What needs to be done:
All that is wanted is an exact copy of the line containing "Download the Dynamsoft" and the lines after it, through the end of the records.

(Data extracted from a collection)
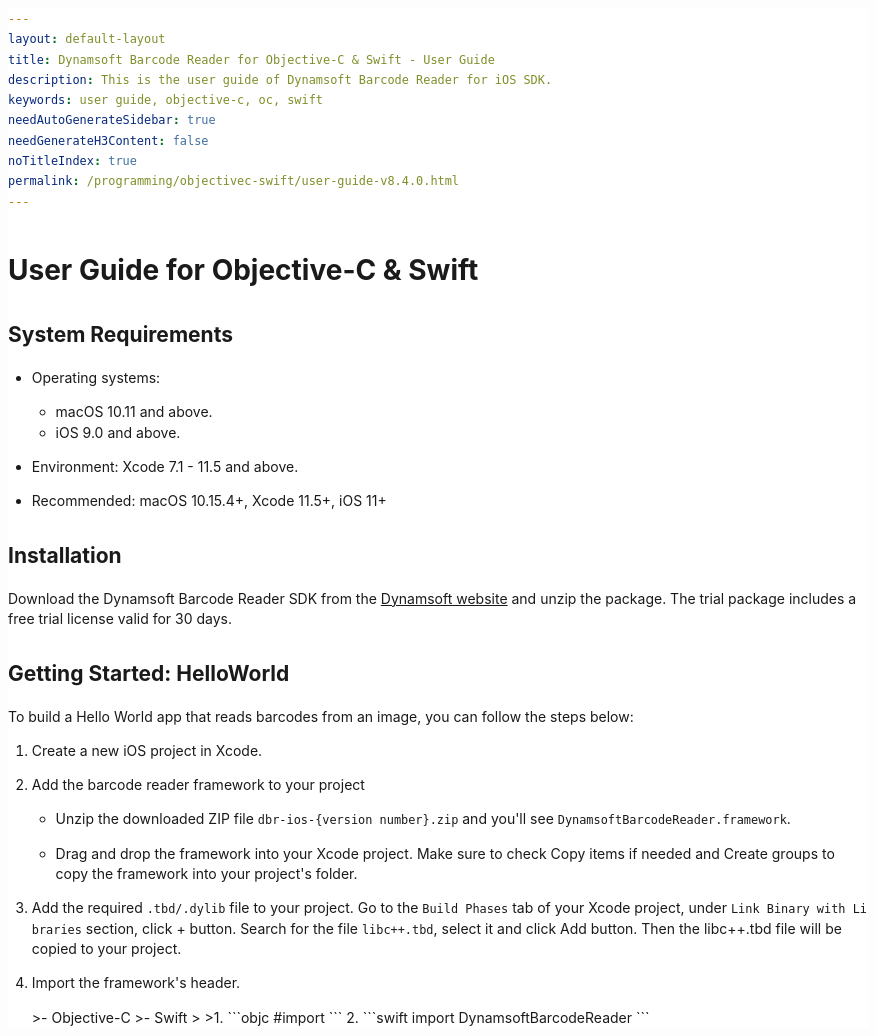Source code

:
 ```yaml
---
layout: default-layout
title: Dynamsoft Barcode Reader for Objective-C & Swift - User Guide
description: This is the user guide of Dynamsoft Barcode Reader for iOS SDK.
keywords: user guide, objective-c, oc, swift
needAutoGenerateSidebar: true
needGenerateH3Content: false
noTitleIndex: true
permalink: /programming/objectivec-swift/user-guide-v8.4.0.html
---
```



# User Guide for Objective-C & Swift

## System Requirements

- Operating systems:
  - macOS 10.11 and above.
  - iOS 9.0 and above.
- Environment: Xcode 7.1 - 11.5 and above.  

- Recommended: macOS 10.15.4+, Xcode 11.5+, iOS 11+

## Installation

Download the Dynamsoft Barcode Reader SDK from the [Dynamsoft website](https://www.dynamsoft.com/Downloads/Dynamic-Barcode-Reader-Download.aspx) and unzip the package. The trial package includes a free trial license valid for 30 days.

## Getting Started: HelloWorld

To build a Hello World app that reads barcodes from an image, you can follow the steps below:

1. Create a new iOS project in Xcode.
2. Add the barcode reader framework to your project

   - Unzip the downloaded ZIP file `dbr-ios-{version number}.zip` and you'll see `DynamsoftBarcodeReader.framework`.

   - Drag and drop the framework into your Xcode project. Make sure to check Copy items if needed and Create groups to copy the framework into your project's folder.

3. Add the required `.tbd/.dylib` file to your project.
   Go to the `Build Phases` tab of your Xcode project, under `Link Binary with Libraries` section, click + button. Search for the file `libc++.tbd`, select it and click Add button. Then the libc++.tbd file will be copied to your project.

4. Import the framework's header.

   <div class="sample-code-prefix"></div>
   >- Objective-C
   >- Swift
   >
   >1. 
   ```objc
   #import <DynamsoftBarcodeSDK/DynamsoftBarcodeSDK.h>
   ```
   2. 
   ```swift
   import DynamsoftBarcodeReader
   ```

Worked solution:
Download the Dynamsoft Barcode Reader SDK from the [Dynamsoft website](https://www.dynamsoft.com/Downloads/Dynamic-Barcode-Reader-Download.aspx) and unzip the package. The trial package includes a free trial license valid for 30 days.

## Getting Started: HelloWorld

To build a Hello World app that reads barcodes from an image, you can follow the steps below:

1. Create a new iOS project in Xcode.
2. Add the barcode reader framework to your project

   - Unzip the downloaded ZIP file `dbr-ios-{version number}.zip` and you'll see `DynamsoftBarcodeReader.framework`.

   - Drag and drop the framework into your Xcode project. Make sure to check Copy items if needed and Create groups to copy the framework into your project's folder.

3. Add the required `.tbd/.dylib` file to your project.
   Go to the `Build Phases` tab of your Xcode project, under `Link Binary with Libraries` section, click + button. Search for the file `libc++.tbd`, select it and click Add button. Then the libc++.tbd file will be copied to your project.

4. Import the framework's header.

   <div class="sample-code-prefix"></div>
   >- Objective-C
   >- Swift
   >
   >1. 
   ```objc
   #import <DynamsoftBarcodeSDK/DynamsoftBarcodeSDK.h>
   ```
   2. 
   ```swift
   import DynamsoftBarcodeReader
   ```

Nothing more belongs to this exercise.